Friday, March 19, 2010

L'esprit de l'escalier

For the past few weeks I'd been saying that I thought I had just done that one race too many at the end of the cross country season and that I'd a feeling that I'd take part in my goal race of the spring, the Ballycotton 10, with tired legs. Well I was wrong, I won't be racing with tired legs on Sunday, I quite simply won't be racing.

After my second last XC race it took the full two weeks to the next race for my legs to lose the stiffness from the race. Then it was straight back to my legs being stiff, taking two days off and hoping I could get sharp in time for Ballycotton two weeks later. Deep down I knew I was doing too much but I also kept reminding myself that after Ballycotton it was time for a break. In an ideal world I'd have stopped racing after the second last race, taken a break then for week or 10 days and then started into training for an assault at Ballycotton. Hindsight's a great thing though.

This week I've been doing easy runs, progressively shorter, while every evening my leg was getting sorer and sorer. Yesterday I was scheduled to do a sharpening up session before the race but I knew at mid day that there was no way that I could go out and say that there was no risk in seriously damaging something. So for the first time in an age I missed a scheduled workout. With that I threw in the towel on any hope of lining up this weekend.

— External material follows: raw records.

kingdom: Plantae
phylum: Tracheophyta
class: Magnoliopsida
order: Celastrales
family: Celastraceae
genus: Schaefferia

I'm fairly gutted as I'd got a few good results in the cross country, taking some scalps on the way, and I thought I was in a good position to take a chunk off last year's 10 mile PB. What now? Now I take a break. I look after the leg and I get it back to normal. The break could be a week, it could be two, it all depends on how I recover. I'm not too worried about taking time off. It's needed, especially if I want to have a strong road running spring.